REPUBLIKA.CO.ID, YANGON -- Demonstran di Myanmar menolak melakukan pembicaraan dengan militer hingga seluruh tahanan politik yang ditangkap sejak awal kudeta pada 1 Februari lalu dibebaskan. Para penentang militer tergabung dalam pemerintah persatuan pro-demokrasi Myanmar (NUG), yang dibentuk sejak vampir tiga bulan lalu. Diantara orang-orang yang ada dalam organisasi ini adalah anggota parlemen yang digulingkan saat kudeta.
“Sebelum dialog konstruktif dapat dilakukan, harus ada pembebasan tanpa syarat terhadap tahanan politik, termasuk di antaranya Presiden U Win Myint, Penasihat Negara Daw Aung San Suu Kyi,” ujar Mahn Winn Khaing Thann yang menjabat sebagai Perdana Menteri NUG, dilansir The Irish Independent, Kamis (29/4).
Win Myint, Suu Kyi dan beberapa pejabat pemerintahan sipil telah ditahan sejak awal kudeta, yang diluncurkan militer saat masa jabatan kedua pemerintahan sipil dipersiapkan, dengan kemenangan pada pemilihan November 2020. Militer Myanmar mengatakan mereka harus merebut kekuasaan karena keluhan kecurangan dalam pemilu tidak ditangani oleh komisi pemilu.
Protes pro-demokrasi telah terjadi di kota-kota besar dan kecil di seluruh negeri sejak kudeta. Militer menindak dengan kekuatan mematikan terhadap para pengunjuk rasa, menewaskan lebih dari 750 orang.
Militer Myanmar juga telah menekan kebebasan media. Jurnalis menjadi diantara banyak orang yang ditahan. Para pengunjuk rasa hingga saat ini terus menyuarakan protes dan mendukung NUG, dengan aksi terbaru dilakukan di Mandalay.

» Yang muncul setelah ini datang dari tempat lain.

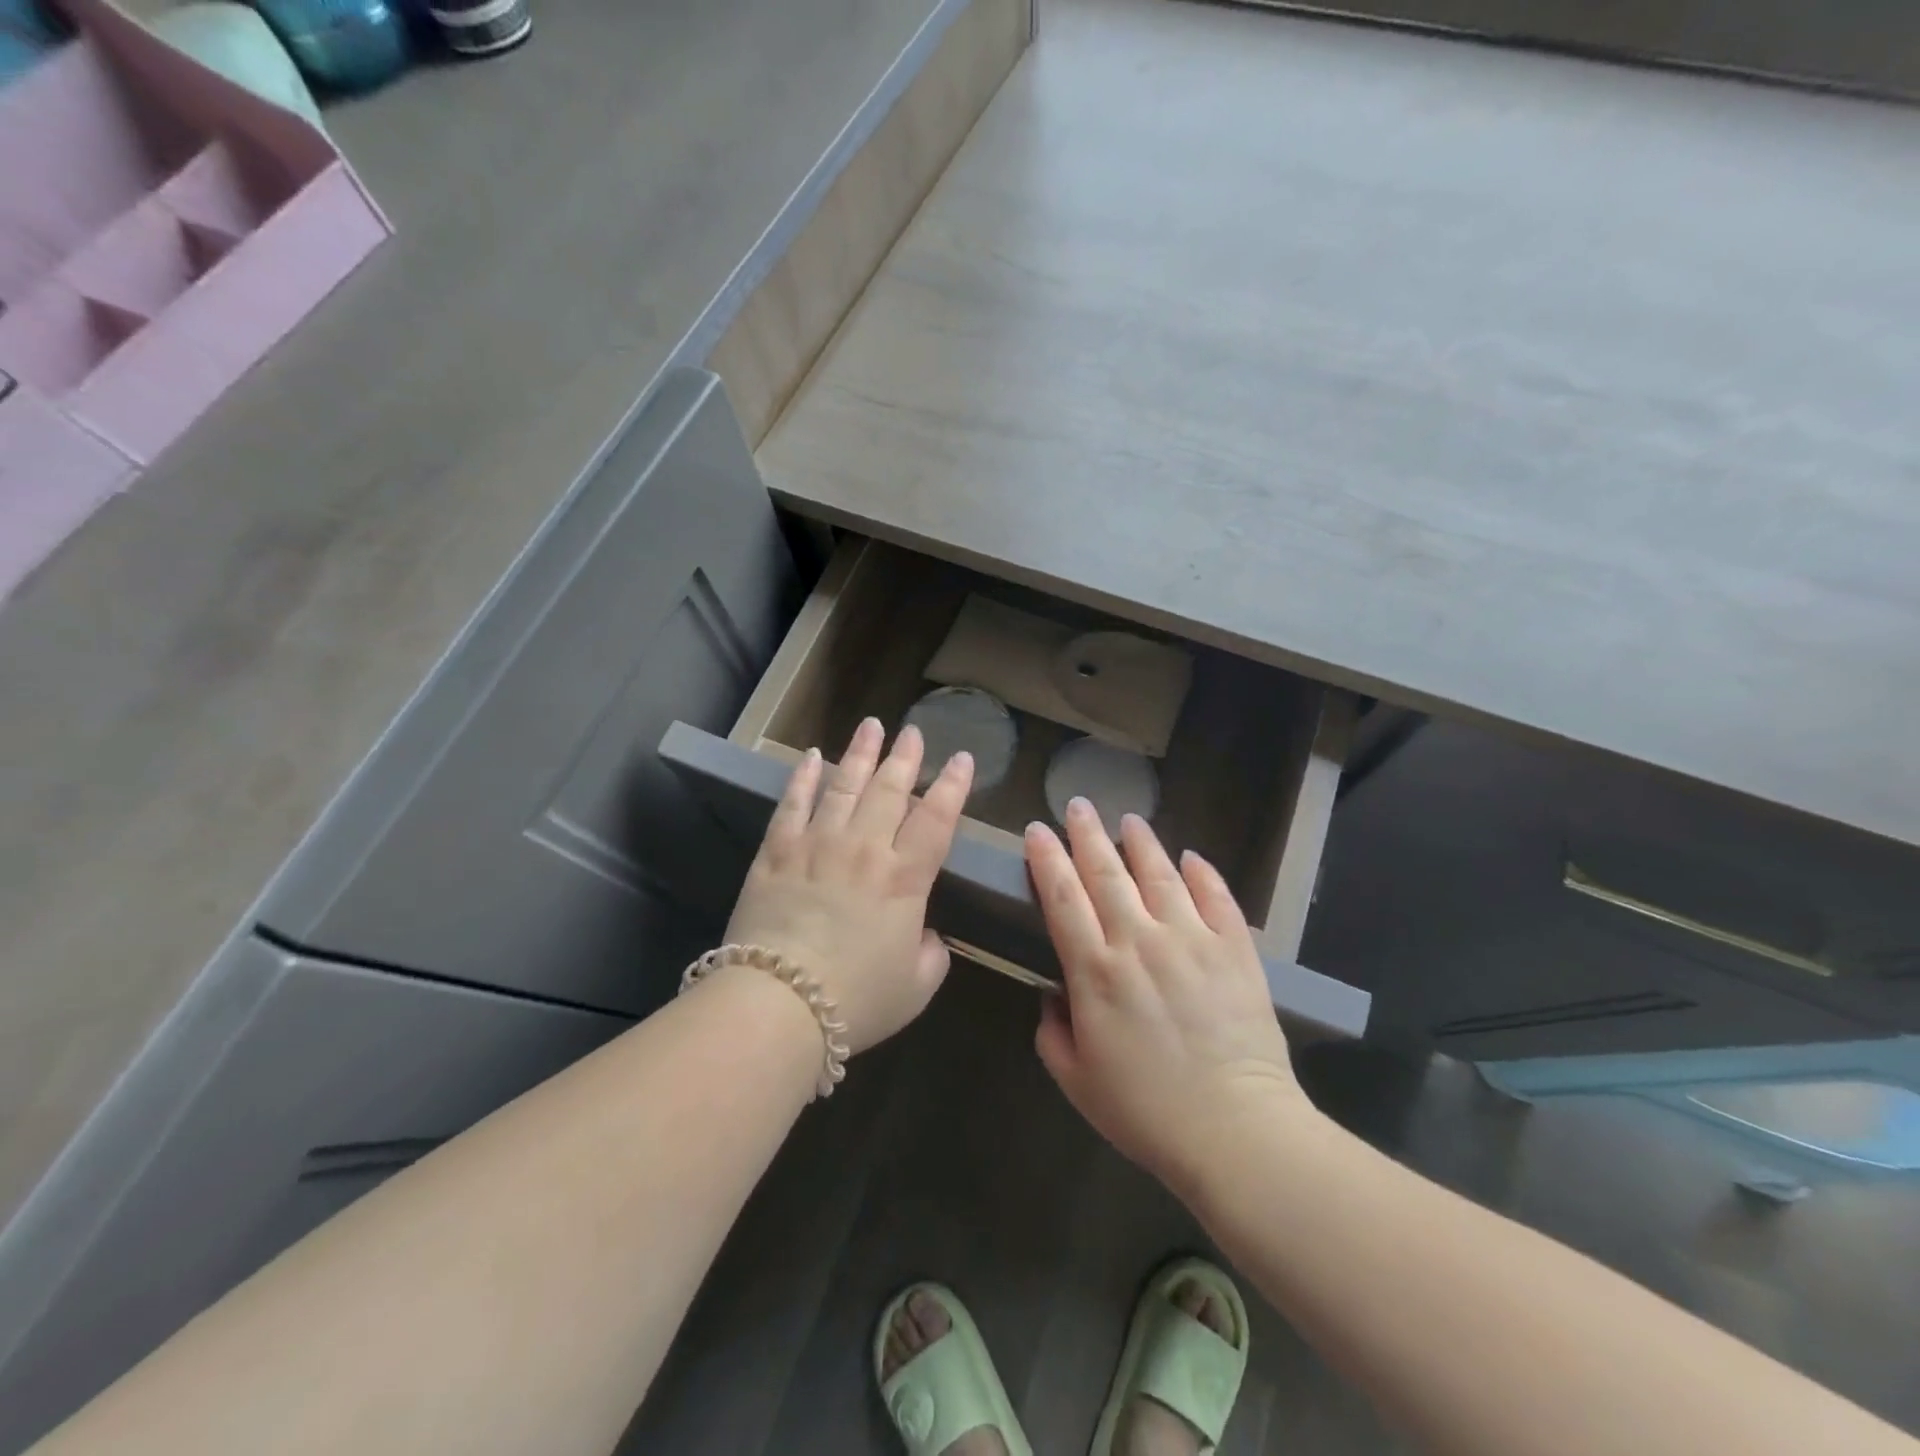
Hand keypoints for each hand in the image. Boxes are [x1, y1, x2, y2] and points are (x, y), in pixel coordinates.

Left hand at [725, 717, 973, 1053]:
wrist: (779, 1004)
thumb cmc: (857, 1000)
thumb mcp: (916, 987)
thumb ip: (932, 953)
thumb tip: (925, 933)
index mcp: (905, 878)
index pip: (937, 819)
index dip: (952, 786)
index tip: (961, 759)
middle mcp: (865, 848)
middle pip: (890, 790)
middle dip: (905, 758)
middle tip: (914, 732)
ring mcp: (817, 845)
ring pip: (844, 786)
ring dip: (860, 754)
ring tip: (872, 726)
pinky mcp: (777, 853)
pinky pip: (792, 804)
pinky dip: (802, 778)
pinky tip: (810, 756)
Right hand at [1027, 800, 1317, 1192]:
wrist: (1236, 1131)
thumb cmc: (1147, 1112)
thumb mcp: (1077, 1081)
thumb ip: (1053, 1033)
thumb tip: (1053, 996)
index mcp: (1095, 971)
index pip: (1062, 897)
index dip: (1046, 859)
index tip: (1037, 830)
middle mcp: (1139, 941)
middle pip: (1106, 873)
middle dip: (1086, 834)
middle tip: (1077, 805)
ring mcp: (1191, 940)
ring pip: (1160, 875)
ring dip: (1141, 843)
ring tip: (1129, 820)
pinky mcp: (1234, 950)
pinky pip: (1216, 898)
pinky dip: (1203, 874)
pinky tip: (1191, 857)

Atas situasi konflik di Myanmar, para pemimpin negara-negara Asia tentara (ASEAN) melakukan pertemuan dengan junta militer, dalam upaya mendesak krisis diakhiri segera. Pertemuan disebut mencapai konsensus lima poin, mengenai langkah-langkah mengakhiri kekerasan dan mempromosikan dialog antara pihak-pihak yang berkonflik.
Meski demikian, junta militer Myanmar telah menolak untuk menerima proposal untuk menyelesaikan krisis dari pertemuan dengan para pemimpin ASEAN akhir pekan lalu, yang dihadiri oleh Jenderal Senior Myanmar Min Aung Hlaing.